Using Technology to Forecast the Recovery Process

IBM challenged Cornell Tech students to develop a comprehensive decision support tool for patients and their families. The responding team included Neel Parekh and Derek Netto, both Masters in Computer Science ’18, Adrien Cogny, Master in Operations Research and Information Engineering ’18, John Quinn, Johnson Cornell Tech MBA ’18, and Maria Jessica, BFA ’18, Parsons School of Design.

They built a digital tool that allows cancer patients to anticipate how they will feel throughout their treatment. When the patient inputs their chemotherapy schedule, the tool provides an easily-shareable forecast for how the treatment will make them each day. The team studied data about the typical chemotherapy schedule and side effects to create the predictive model that the digital tool uses to customize the forecast based on each patient’s specific treatment schedule.

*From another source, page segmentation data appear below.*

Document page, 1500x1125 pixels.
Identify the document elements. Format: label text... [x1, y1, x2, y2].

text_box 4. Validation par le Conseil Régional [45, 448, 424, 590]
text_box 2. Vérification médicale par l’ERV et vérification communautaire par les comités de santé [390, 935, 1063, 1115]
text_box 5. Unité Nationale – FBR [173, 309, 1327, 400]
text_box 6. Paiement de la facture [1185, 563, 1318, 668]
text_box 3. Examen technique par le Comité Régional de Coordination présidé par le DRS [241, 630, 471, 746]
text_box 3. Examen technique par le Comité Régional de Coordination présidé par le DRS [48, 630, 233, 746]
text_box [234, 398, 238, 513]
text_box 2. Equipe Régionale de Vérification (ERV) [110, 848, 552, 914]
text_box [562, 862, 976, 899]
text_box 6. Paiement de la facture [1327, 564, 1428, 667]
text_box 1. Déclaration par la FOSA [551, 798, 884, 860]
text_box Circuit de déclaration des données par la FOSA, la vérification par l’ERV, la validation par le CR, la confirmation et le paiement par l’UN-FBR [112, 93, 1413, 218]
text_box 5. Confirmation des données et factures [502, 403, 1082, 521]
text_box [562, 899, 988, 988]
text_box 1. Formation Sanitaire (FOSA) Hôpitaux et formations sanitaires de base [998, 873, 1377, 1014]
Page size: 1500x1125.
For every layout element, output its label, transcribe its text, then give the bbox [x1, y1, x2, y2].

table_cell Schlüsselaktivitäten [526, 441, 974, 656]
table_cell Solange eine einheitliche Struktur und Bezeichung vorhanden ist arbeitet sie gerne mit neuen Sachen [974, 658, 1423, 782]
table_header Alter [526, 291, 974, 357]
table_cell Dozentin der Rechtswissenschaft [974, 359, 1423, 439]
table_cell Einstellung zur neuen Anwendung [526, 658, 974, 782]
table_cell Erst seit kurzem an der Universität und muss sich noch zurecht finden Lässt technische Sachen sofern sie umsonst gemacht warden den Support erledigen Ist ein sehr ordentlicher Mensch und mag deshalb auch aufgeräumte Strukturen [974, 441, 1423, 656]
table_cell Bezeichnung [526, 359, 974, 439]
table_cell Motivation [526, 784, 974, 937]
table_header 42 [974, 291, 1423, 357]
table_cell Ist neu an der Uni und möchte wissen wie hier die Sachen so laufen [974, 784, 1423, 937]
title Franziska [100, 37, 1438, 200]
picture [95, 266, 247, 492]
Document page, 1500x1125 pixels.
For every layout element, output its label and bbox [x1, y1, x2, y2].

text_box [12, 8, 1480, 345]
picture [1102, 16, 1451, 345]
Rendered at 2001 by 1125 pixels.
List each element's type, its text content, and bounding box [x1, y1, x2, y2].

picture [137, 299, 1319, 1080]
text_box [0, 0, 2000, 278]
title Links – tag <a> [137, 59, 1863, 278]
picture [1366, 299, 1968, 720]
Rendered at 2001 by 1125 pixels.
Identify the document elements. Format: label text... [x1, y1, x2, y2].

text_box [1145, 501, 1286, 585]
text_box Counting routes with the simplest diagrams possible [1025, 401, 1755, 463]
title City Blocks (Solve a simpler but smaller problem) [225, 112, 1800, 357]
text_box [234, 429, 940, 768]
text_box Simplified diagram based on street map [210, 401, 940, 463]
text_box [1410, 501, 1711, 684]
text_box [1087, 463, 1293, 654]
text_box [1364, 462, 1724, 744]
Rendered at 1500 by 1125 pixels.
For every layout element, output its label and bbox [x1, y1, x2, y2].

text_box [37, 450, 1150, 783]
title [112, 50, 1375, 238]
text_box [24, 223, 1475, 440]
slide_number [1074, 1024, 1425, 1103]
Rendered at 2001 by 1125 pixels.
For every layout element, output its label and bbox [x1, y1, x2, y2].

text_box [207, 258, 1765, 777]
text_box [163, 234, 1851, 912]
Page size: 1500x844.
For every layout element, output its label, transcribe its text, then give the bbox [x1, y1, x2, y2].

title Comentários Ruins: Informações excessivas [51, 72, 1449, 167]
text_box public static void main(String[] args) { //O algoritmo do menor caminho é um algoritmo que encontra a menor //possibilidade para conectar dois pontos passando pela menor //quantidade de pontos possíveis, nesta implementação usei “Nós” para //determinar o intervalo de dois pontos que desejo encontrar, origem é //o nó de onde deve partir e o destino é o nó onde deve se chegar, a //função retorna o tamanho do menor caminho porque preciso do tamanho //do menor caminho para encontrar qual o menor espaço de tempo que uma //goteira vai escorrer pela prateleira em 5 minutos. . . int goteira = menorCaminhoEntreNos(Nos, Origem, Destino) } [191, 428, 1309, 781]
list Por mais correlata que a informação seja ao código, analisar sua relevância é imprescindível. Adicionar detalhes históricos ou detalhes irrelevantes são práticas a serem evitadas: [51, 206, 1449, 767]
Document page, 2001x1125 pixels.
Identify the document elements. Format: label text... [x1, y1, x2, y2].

“We learned that it’s the responsibility to think about the life-cycle of the product to make sure it is beneficial to the users,” says Jessica who conducted in-depth user interviews to identify what patients and their loved ones would benefit from the most.

They realized patients needed a way to predict how they would feel so they could plan activities based on when they would feel at their best. They also realized that it’s difficult for their friends and family to balance caregiving along with their other personal and professional obligations. Patients share their information with caregiver so they can set their schedules to be there when patients need them most.

“Our tool helps patients and their caregivers be more informed about their treatment,” says Netto, “When someone has a condition, they aren’t an island, their condition affects their family and everyone around them. We wanted to address the burden of being a caregiver for a loved one because we felt like there wasn’t anything addressing that need.”

Both teams agreed that health technology, like their proposed technology for Hale Health and IBM, will become more prevalent in the future. “I’m really excited about the changes that tech is going to have in health care over the next few years. At the crux of it, we all think there is a lot of potential to help people on a one-to-many scale using technology,” says Green.